Gregorio el Referendario frecuentaba la corte de Romano I debido a sus tareas diplomáticas y seguramente conocía la naturaleza de la familia imperial. Era un diplomático y sabía de política: consideró que la reliquia podía ser también un arma poderosísima de lucha ideológica contra la proliferación de herejías y que al menos alguien de la familia de Romano I sabría apreciarla, sin duda. Fue un juicio perspicaz, pues en el curso de sólo unos meses el joven Constantino VII Porfirogéneta ascendió al trono de Bizancio y convirtió al mandylion en el objeto más venerado y celebrado de todo el imperio.
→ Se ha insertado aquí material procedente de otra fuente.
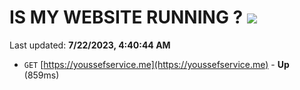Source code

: # IS MY WEBSITE RUNNING ? [![](https://img.shields.io/static/v1?label=Sponsor&message=%E2%9D%A4&logo=GitHub&color=%23fe8e86)](https://github.com/sponsors/<username>)

Last updated: **7/22/2023, 4:40:44 AM**

- `GET` [https://youssefservice.me](https://youssefservice.me) - **Up** (859ms)

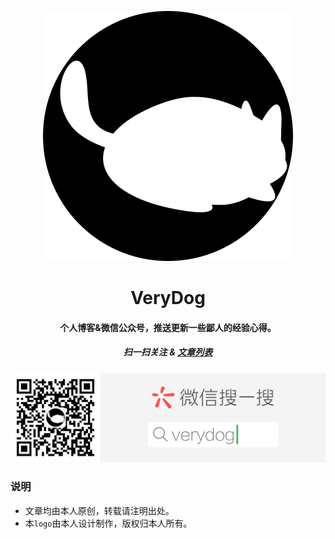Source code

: <p align="center">
  <img alt="logo" src="https://raw.githubusercontent.com/Jon-Millent/blog/master/images/main/verydog.png" width="400" max-width="100%">
</p>


<h1 align="center">
VeryDog
</h1>

<h4 align="center">
个人博客&微信公众号，推送更新一些鄙人的经验心得。 
</h4>

<h5 align="center">
扫一扫关注 & <a href="https://github.com/Jon-Millent/blog/issues">文章列表</a>
</h5>
<div align="center">
  <img src="https://raw.githubusercontent.com/Jon-Millent/blog/master/images/main/weixin.png">
</div>

### 说明
* 文章均由本人原创，转载请注明出处。
* 本`logo`由本人设计制作，版权归本人所有。

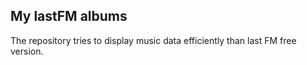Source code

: ## My lastFM albums

The repository tries to display music data  efficiently than last FM free version.
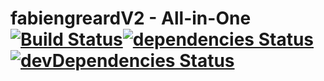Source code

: # fabiengreardV2 - All-in-One [![Build Status](https://travis-ci.org/FabienGreard/fabiengreard.svg?branch=master)](https://travis-ci.org/FabienGreard/fabiengreard)[![dependencies Status](https://david-dm.org/FabienGreard/fabiengreard/status.svg)](https://david-dm.org/FabienGreard/fabiengreard)[![devDependencies Status](https://david-dm.org/FabienGreard/fabiengreard/dev-status.svg)](https://david-dm.org/FabienGreard/fabiengreard?type=dev)
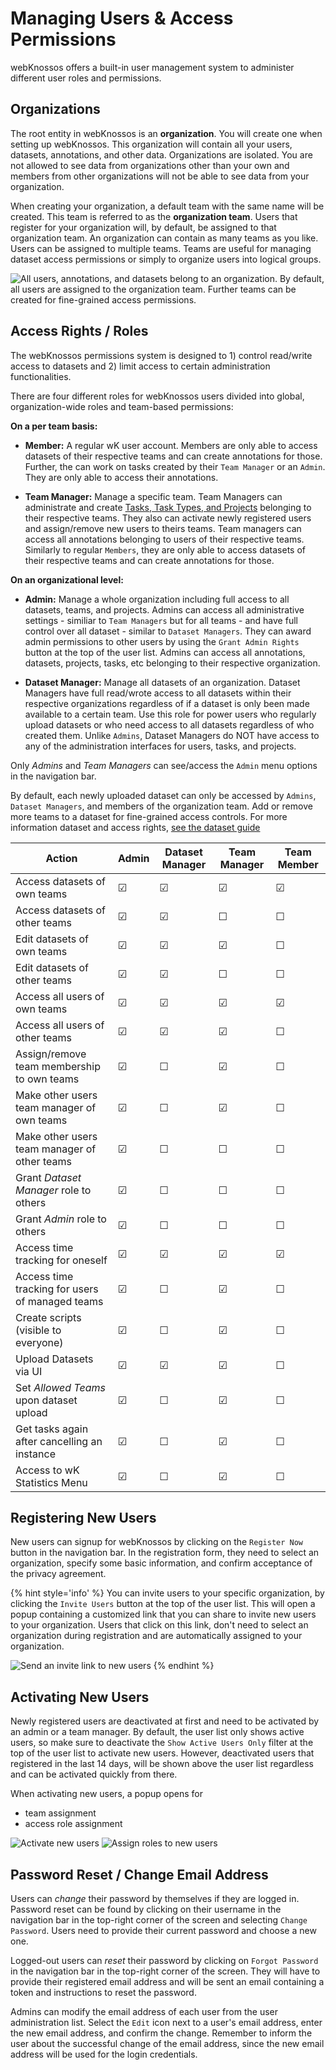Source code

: # Managing Users & Access Permissions

webKnossos offers a built-in user management system to administer different user roles and permissions.


## Organizations

The root entity in webKnossos is an **organization**.
You will create one when setting up webKnossos.
This organization will contain all your users, datasets, annotations, and other data.
Organizations are isolated.
You are not allowed to see data from organizations other than your own and members from other organizations will not be able to see data from your organization.

When creating your organization, a default team with the same name will be created.
This team is referred to as the **organization team**.
Users that register for your organization will, by default, be assigned to that organization team.
An organization can contain as many teams as you like. 
Users can be assigned to multiple teams.
Teams are useful for managing dataset access permissions or simply to organize users into logical groups.

![All users, annotations, and datasets belong to an organization. By default, all users are assigned to the organization team. Further teams can be created for fine-grained access permissions.](images/teams.png)


## Access Rights / Roles

The webKnossos permissions system is designed to 1) control read/write access to datasets and 2) limit access to certain administration functionalities.

There are four different roles for webKnossos users divided into global, organization-wide roles and team-based permissions:

**On a per team basis:**

  - __Member:__ A regular wK user account. Members are only able to access datasets of their respective teams and can create annotations for those. Further, the can work on tasks created by their `Team Manager` or an `Admin`. They are only able to access their annotations.

  - __Team Manager:__ Manage a specific team. Team Managers can administrate and create [Tasks, Task Types, and Projects](./tasks.md) belonging to their respective teams. They also can activate newly registered users and assign/remove new users to theirs teams. Team managers can access all annotations belonging to users of their respective teams. Similarly to regular `Members`, they are only able to access datasets of their respective teams and can create annotations for those. 

**On an organizational level:** 

  - __Admin:__ Manage a whole organization including full access to all datasets, teams, and projects. Admins can access all administrative settings - similiar to `Team Managers` but for all teams - and have full control over all dataset - similar to `Dataset Managers`. They can award admin permissions to other users by using the `Grant Admin Rights` button at the top of the user list. Admins can access all annotations, datasets, projects, tasks, etc belonging to their respective organization.

  - __Dataset Manager:__ Manage all datasets of an organization. Dataset Managers have full read/wrote access to all datasets within their respective organizations regardless of if a dataset is only been made available to a certain team. Use this role for power users who regularly upload datasets or who need access to all datasets regardless of who created them.
  Unlike `Admins`, Dataset Managers do NOT have access to any of the administration interfaces for users, tasks, and projects.
  

Only *Admins* and *Team Managers* can see/access the `Admin` menu options in the navigation bar.

By default, each newly uploaded dataset can only be accessed by `Admins`, `Dataset Managers`, and members of the organization team. Add or remove more teams to a dataset for fine-grained access controls. For more information dataset and access rights, [see the dataset guide](./sharing.md#general)


| Action                                           	| Admin 	| Dataset Manager 	| Team Manager 	| Team Member 	|
|--------------------------------------------------	|-------	|-----------------	|--------------	|-------------	|
| Access datasets of own teams                        	| ☑   	| ☑             	| ☑          	| ☑         	|
| Access datasets of other teams                      	| ☑   	| ☑             	| ☐           	| ☐          	|
| Edit datasets of own teams                       	| ☑   	| ☑             	| ☑          	| ☐          	|
| Edit datasets of other teams                     	| ☑   	| ☑             	| ☐           	| ☐          	|
| Access all users of own teams                       	| ☑   	| ☑             	| ☑          	| ☑         	|
| Access all users of other teams                     	| ☑   	| ☑             	| ☑          	| ☐          	|
| Assign/remove team membership to own teams       	| ☑   	| ☐              	| ☑          	| ☐          	|
| Make other users team manager of own teams   	| ☑   	| ☐              	| ☑          	| ☐          	|
| Make other users team manager of other teams   	| ☑   	| ☐              	| ☐           	| ☐          	|
| Grant *Dataset Manager* role to others        	| ☑   	| ☐              	| ☐           	| ☐          	|
| Grant *Admin* role to others                           	| ☑   	| ☐              	| ☐           	| ☐          	|
| Access time tracking for oneself                       	| ☑   	| ☑             	| ☑          	| ☑         	|
| Access time tracking for users of managed teams          	| ☑   	| ☐              	| ☑          	| ☐          	|
| Create scripts (visible to everyone)            	| ☑   	| ☐              	| ☑          	| ☐          	|
| Upload Datasets via UI                           	| ☑   	| ☑             	| ☑          	| ☐          	|
| Set *Allowed Teams* upon dataset upload    	| ☑   	| ☐              	| ☑          	| ☐          	|
| Get tasks again after cancelling an instance     	| ☑   	| ☐              	| ☑          	| ☐          	|
| Access to wK Statistics Menu  	| ☑   	| ☐              	| ☑          	| ☐          	|


## Registering New Users

New users can signup for webKnossos by clicking on the `Register Now` button in the navigation bar.
In the registration form, they need to select an organization, specify some basic information, and confirm acceptance of the privacy agreement.

{% hint style='info' %}
You can invite users to your specific organization, by clicking the `Invite Users` button at the top of the user list. This will open a popup containing a customized link that you can share to invite new users to your organization.
Users that click on this link, don't need to select an organization during registration and are automatically assigned to your organization.

![Send an invite link to new users](./images/users_invite.png)
{% endhint %}


## Activating New Users

Newly registered users are deactivated at first and need to be activated by an admin or a team manager.
By default, the user list only shows active users, so make sure to deactivate the `Show Active Users Only` filter at the top of the user list to activate new users.
However, deactivated users that registered in the last 14 days, will be shown above the user list regardless and can be activated quickly from there.

When activating new users, a popup opens for
  - team assignment
  - access role assignment

![Activate new users](./images/users_activate1.png)
![Assign roles to new users](./images/users_activate2.png)

## Password Reset / Change Email Address

Users can _change_ their password by themselves if they are logged in. Password reset can be found by clicking on their username in the navigation bar in the top-right corner of the screen and selecting `Change Password`. Users need to provide their current password and choose a new one.

Logged-out users can _reset_ their password by clicking on `Forgot Password` in the navigation bar in the top-right corner of the screen. They will have to provide their registered email address and will be sent an email containing a token and instructions to reset the password.

Admins can modify the email address of each user from the user administration list. Select the `Edit` icon next to a user's email address, enter the new email address, and confirm the change. Remember to inform the user about the successful change of the email address, since the new email address will be used for the login credentials.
De hecho, justamente durante el larguísimo reinado de este hombre, el pensamiento religioso bizantino tuvo un desarrollo notable y puso en primer plano de la liturgia y de la teología la figura del Cristo sufriente, el cuerpo muerto y martirizado por la Pasión, mientras que anteriormente sólo había exaltado la de la Resurrección resplandeciente de gloria. También se introdujo un nuevo elemento de la liturgia, llamado epitàphios, un paño que llevaba la imagen recamada o pintada del Cristo en el sepulcro antes de la Resurrección, con las manos unidas sobre el pubis, exactamente como se ve hoy en la Sábana Santa de Turín. Es muy difícil, tal vez históricamente imposible, que este cambio fuera independiente de lo que acababa de descubrirse acerca de la verdadera naturaleza del mandylion. Lo que se veía en la tela cuando se la desplegaba produjo en los contemporáneos una impresión tan fuerte como para orientar la investigación teológica  en direcciones inexploradas, y tan poderosa como para cambiar la sensibilidad religiosa de un mundo. Bizancio descubría el crucifijo como la imagen de un hombre aniquilado por la violencia de otros hombres, desnudo, ensangrentado, la cabeza caída sobre el pecho y ya sin aliento. Durante siglos se lo había representado siempre con los ojos abiertos de un hombre vivo y el rostro sereno, sin la más mínima huella de dolor, a menudo hasta lujosamente vestido de color púrpura y una diadema de oro en la cabeza, en lugar de la Corona de Espinas. Durante casi mil años, los fieles habían venerado la absurda imagen de un emperador suntuosamente ataviado, majestuosos e impasible, que ha llegado a la cruz casi por azar; en el fondo, aunque sin incurrir en herejía, la idea de que el Elegido de Dios pudiera ser ajusticiado como un criminal era dura de oír. Ahora, en cambio, los teólogos contemplaban una dimensión nueva de la fe: los místicos se distinguían por su llanto sobre las heridas de Jesús.